- **Problem description**: Report every line of the data where the string "right" appears.

#### Information supplied

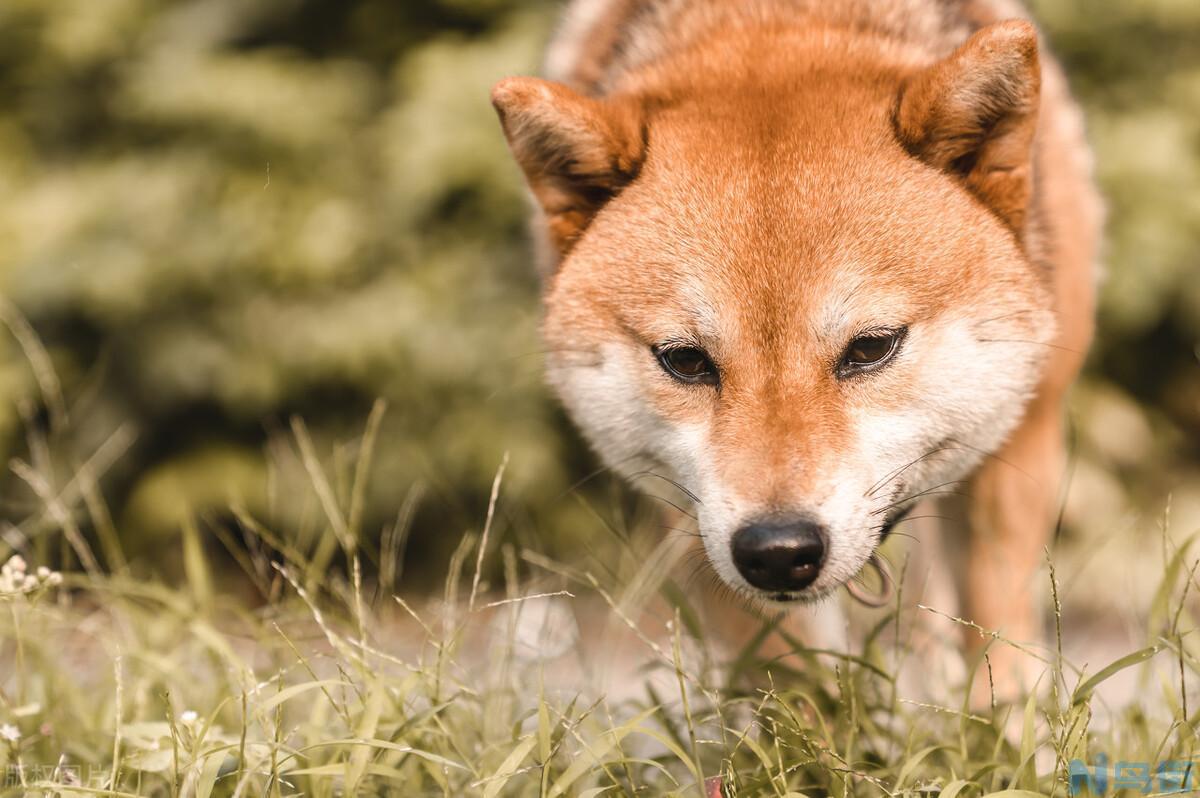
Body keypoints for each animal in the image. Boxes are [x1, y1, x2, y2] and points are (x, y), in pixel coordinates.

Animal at [487, 0, 1099, 691]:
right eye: (685, 360)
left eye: (871, 348)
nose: (778, 551)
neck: (772, 23)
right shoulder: (692, 514)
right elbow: (797, 687)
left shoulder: (1017, 447)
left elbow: (999, 654)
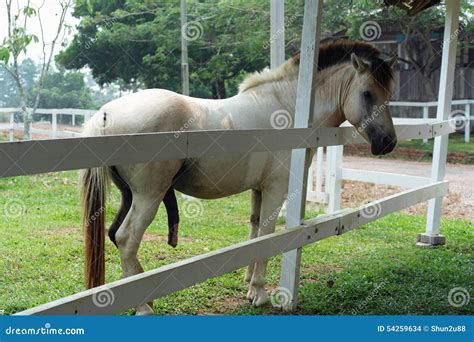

########

- **The completed task**:
right eye: (685, 360)
right shoulder: (692, 514)
right elbow: (797, 687)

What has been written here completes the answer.